Entries supplied START

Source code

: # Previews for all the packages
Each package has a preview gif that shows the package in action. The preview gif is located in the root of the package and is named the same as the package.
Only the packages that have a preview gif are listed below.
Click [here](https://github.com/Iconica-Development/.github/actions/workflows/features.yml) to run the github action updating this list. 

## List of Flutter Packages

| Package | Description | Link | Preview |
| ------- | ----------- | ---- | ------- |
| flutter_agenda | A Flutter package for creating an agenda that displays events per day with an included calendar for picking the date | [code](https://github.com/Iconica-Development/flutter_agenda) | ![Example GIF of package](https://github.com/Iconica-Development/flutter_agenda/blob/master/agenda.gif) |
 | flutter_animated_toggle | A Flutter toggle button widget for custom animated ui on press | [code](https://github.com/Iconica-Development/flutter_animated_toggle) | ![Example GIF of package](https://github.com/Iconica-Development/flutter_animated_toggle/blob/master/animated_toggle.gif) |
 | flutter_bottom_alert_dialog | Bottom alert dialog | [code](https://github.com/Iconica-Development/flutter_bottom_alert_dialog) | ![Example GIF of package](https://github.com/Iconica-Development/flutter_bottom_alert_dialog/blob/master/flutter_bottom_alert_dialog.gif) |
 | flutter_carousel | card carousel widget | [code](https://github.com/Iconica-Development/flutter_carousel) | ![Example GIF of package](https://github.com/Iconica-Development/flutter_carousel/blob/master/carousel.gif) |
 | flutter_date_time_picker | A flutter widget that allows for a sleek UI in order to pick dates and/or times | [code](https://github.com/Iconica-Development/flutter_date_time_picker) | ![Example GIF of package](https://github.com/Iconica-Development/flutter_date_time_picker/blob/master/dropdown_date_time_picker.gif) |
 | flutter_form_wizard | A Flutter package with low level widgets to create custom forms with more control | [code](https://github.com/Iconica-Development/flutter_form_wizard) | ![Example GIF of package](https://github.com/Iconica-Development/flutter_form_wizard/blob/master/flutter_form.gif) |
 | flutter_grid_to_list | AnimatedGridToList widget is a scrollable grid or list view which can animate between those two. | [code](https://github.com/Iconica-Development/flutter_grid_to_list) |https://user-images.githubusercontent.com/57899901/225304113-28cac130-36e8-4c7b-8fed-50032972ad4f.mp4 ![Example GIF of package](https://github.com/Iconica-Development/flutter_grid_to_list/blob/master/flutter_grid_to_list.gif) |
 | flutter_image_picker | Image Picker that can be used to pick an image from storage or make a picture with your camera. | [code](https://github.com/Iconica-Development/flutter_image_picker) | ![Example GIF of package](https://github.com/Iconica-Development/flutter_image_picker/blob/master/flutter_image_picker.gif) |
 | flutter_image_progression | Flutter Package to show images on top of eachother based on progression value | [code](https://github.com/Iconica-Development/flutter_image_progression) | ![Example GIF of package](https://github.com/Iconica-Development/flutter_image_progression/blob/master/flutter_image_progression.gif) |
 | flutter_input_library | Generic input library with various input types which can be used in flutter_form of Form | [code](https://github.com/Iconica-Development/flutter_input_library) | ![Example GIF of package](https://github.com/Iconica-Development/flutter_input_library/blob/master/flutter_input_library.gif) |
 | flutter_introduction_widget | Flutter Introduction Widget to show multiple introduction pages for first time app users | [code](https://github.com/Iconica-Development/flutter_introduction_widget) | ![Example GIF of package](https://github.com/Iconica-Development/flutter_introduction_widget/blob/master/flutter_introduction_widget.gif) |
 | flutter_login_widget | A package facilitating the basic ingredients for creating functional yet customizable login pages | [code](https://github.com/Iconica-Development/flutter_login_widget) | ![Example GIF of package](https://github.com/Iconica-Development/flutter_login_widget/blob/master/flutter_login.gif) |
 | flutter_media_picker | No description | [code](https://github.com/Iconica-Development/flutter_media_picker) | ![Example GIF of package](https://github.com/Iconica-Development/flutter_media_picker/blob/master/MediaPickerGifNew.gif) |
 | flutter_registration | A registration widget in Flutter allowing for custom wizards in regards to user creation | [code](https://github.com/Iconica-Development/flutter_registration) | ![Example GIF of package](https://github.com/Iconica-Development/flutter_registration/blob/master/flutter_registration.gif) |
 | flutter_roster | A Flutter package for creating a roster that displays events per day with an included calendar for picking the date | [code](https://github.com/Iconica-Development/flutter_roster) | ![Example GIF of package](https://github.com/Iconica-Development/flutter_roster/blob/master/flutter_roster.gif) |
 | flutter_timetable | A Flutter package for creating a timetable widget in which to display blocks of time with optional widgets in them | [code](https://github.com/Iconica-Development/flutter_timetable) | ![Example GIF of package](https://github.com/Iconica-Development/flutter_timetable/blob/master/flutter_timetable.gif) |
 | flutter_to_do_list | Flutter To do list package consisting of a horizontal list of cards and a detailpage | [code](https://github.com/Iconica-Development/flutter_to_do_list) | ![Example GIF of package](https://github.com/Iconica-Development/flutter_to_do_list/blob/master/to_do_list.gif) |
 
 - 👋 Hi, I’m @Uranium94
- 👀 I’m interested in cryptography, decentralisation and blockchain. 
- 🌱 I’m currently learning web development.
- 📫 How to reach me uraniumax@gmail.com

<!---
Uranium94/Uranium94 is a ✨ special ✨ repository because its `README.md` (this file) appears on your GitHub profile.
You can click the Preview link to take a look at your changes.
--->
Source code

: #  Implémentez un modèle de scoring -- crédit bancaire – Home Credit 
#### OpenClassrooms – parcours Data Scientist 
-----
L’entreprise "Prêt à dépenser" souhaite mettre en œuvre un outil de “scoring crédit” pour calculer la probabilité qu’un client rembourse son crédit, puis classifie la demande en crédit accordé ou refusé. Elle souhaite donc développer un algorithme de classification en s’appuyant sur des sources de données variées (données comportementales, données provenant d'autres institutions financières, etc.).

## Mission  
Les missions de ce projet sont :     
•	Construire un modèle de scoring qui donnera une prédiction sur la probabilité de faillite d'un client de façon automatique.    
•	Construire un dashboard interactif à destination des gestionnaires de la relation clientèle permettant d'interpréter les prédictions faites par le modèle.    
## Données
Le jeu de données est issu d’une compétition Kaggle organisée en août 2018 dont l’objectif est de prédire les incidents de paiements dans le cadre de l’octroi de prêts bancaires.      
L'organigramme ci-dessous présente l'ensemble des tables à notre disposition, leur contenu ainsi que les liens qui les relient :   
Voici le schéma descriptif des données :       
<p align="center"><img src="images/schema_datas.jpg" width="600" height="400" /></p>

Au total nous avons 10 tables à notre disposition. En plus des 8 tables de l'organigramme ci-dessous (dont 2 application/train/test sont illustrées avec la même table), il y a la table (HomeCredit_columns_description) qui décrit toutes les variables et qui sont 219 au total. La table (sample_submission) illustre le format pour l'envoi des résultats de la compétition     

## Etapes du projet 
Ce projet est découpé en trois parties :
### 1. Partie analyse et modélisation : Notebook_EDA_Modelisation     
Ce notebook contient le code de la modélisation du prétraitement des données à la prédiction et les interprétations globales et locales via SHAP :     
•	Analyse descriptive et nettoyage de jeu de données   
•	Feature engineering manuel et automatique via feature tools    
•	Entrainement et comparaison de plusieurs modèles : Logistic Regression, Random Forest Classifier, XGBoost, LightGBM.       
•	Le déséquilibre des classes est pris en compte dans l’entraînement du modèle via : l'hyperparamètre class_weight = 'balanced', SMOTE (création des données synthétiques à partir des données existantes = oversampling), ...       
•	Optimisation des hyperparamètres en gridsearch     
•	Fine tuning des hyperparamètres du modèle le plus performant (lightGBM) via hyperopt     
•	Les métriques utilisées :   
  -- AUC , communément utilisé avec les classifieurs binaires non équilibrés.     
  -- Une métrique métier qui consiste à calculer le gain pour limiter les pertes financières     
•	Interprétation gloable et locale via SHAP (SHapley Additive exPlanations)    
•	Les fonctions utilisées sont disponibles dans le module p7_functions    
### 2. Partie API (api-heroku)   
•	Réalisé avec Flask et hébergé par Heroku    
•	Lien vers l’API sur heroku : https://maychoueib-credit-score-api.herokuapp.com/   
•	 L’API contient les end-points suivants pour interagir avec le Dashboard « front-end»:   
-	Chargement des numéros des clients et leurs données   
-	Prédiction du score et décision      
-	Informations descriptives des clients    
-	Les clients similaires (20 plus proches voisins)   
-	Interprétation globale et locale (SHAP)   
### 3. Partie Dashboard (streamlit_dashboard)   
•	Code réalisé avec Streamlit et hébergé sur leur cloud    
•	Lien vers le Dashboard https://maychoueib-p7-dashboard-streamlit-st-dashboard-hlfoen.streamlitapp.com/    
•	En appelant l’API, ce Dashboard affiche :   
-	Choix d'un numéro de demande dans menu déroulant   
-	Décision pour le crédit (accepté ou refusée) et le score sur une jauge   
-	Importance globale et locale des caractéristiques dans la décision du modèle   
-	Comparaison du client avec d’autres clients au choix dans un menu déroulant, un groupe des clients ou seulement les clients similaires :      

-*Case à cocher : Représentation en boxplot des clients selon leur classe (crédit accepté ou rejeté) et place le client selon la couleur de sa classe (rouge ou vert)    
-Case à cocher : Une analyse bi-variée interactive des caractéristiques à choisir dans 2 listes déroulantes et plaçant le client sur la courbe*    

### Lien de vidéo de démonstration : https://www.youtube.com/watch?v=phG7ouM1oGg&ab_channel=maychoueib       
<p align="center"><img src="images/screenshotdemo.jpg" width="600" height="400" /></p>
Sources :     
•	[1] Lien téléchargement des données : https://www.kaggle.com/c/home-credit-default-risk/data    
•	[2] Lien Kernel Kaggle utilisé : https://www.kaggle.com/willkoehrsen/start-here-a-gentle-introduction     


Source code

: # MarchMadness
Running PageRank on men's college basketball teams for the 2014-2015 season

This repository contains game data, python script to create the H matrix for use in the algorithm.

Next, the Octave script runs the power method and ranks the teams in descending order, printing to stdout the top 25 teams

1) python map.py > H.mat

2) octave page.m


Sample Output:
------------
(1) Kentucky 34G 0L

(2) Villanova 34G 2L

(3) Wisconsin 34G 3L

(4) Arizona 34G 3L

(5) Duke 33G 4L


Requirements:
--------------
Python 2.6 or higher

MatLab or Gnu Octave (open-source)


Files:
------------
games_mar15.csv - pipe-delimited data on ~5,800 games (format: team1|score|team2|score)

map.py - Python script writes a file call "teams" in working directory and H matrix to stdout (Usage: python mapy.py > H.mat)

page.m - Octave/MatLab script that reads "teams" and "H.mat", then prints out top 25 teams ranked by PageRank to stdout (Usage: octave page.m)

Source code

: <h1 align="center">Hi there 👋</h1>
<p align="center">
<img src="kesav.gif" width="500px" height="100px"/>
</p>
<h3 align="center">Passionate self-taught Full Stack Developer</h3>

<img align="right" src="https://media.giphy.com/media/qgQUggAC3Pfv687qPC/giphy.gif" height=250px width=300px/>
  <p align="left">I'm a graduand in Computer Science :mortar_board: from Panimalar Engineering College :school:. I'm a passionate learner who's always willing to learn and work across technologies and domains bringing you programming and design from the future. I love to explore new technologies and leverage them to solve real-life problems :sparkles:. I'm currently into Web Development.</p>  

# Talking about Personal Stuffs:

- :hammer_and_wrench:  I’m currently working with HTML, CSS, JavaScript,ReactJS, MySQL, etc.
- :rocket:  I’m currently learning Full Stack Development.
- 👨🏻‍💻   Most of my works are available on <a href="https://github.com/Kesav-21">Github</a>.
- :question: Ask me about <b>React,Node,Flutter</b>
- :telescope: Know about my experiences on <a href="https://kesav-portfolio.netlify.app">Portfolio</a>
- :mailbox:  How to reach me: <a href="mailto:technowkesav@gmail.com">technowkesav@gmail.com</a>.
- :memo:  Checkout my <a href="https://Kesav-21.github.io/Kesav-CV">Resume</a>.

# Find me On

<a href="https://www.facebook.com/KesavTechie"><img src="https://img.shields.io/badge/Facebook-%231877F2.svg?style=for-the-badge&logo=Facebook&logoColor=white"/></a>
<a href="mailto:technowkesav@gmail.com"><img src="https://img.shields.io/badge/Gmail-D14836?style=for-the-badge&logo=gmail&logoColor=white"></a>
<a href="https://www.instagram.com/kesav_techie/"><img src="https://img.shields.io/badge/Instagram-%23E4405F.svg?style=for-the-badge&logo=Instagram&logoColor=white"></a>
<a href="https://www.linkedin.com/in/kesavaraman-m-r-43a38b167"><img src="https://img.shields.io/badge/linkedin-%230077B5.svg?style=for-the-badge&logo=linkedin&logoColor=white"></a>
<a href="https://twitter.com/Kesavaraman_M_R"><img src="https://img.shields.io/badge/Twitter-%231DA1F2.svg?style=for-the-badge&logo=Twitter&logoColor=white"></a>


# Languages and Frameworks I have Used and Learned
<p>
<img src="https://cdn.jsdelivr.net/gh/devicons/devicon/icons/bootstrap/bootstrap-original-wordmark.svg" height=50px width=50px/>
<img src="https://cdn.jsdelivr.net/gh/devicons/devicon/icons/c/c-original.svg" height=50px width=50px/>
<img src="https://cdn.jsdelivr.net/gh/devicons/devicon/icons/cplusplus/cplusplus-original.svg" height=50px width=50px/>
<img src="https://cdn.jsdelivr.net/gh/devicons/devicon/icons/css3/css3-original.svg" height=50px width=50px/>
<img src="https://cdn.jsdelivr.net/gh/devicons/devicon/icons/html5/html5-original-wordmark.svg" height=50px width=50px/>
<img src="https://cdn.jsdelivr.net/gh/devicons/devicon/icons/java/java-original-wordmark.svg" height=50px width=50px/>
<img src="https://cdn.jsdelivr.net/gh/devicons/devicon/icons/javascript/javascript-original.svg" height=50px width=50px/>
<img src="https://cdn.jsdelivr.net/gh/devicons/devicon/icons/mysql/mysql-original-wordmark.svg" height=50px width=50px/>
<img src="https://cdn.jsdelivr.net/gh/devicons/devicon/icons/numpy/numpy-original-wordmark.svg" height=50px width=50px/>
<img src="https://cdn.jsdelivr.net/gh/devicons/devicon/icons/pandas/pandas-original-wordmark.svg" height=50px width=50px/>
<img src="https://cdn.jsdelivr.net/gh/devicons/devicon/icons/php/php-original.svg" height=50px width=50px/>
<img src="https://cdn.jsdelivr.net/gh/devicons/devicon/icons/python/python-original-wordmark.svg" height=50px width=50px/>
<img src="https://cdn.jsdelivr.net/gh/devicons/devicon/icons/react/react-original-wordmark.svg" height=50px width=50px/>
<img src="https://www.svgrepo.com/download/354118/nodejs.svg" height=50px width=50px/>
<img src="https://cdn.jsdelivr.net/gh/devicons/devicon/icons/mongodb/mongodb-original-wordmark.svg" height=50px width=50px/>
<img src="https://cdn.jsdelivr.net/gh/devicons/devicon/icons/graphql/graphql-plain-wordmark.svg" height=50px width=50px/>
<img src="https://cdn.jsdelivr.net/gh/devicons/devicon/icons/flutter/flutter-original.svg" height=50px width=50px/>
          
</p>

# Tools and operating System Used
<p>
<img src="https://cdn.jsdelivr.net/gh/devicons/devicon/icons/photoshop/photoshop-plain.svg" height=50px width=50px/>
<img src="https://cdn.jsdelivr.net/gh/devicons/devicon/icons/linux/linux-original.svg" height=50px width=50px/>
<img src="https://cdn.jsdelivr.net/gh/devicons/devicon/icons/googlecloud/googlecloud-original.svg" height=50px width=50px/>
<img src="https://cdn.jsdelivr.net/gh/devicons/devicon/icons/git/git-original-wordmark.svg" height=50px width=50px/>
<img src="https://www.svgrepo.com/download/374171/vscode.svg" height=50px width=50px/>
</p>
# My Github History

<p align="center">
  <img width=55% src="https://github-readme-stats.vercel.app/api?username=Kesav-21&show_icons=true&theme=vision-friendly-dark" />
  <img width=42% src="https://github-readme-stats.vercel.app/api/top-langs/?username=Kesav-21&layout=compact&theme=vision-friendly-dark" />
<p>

Entries supplied END

Your task for the entries above: copy exactly the span starting with the line with "Voici le schéma" and going on through the line with "hébergé par Heroku", both lines included, and nothing else.

Voici le schéma descriptif des données :       
<p align="center"><img src="images/schema_datas.jpg" width="600" height="400" /></p>

Au total nous avons 10 tables à notre disposition. En plus des 8 tables de l'organigramme ci-dessous (dont 2 application/train/test sont illustrées avec la même table), il y a la table (HomeCredit_columns_description) qui décrit toutes les variables et qui sont 219 au total. La table (sample_submission) illustre le format pour l'envoi des résultats de la compétition     

## Etapes du projet 
Ce projet est découpé en trois parties :
### 1. Partie analyse et modélisation : Notebook_EDA_Modelisation     
Ce notebook contient le code de la modélisation du prétraitement des données à la prédiction et les interprétations globales et locales via SHAP :     
•	Analyse descriptive et nettoyage de jeu de données   
•	Feature engineering manuel et automatique via feature tools    
•	Entrainement et comparaison de plusieurs modèles : Logistic Regression, Random Forest Classifier, XGBoost, LightGBM.       
•	Le déséquilibre des classes est pris en compte dans l’entraînement du modèle via : l'hyperparamètre class_weight = 'balanced', SMOTE (création des données synthétiques à partir des données existantes = oversampling), ...       
•	Optimisation des hyperparamètres en gridsearch     
•	Fine tuning des hyperparamètres du modèle le plus performant (lightGBM) via hyperopt     
•	Les métriques utilisées :   
  -- AUC , communément utilisé avec les classifieurs binaires non équilibrés.     
  -- Une métrique métier qui consiste à calculer le gain pour limiter les pertes financières     
•	Interprétation gloable et locale via SHAP (SHapley Additive exPlanations)    
•	Les fonctions utilisées sont disponibles dans le module p7_functions    
### 2. Partie API (api-heroku)   
•	Réalisé avec Flask et hébergé par Heroku    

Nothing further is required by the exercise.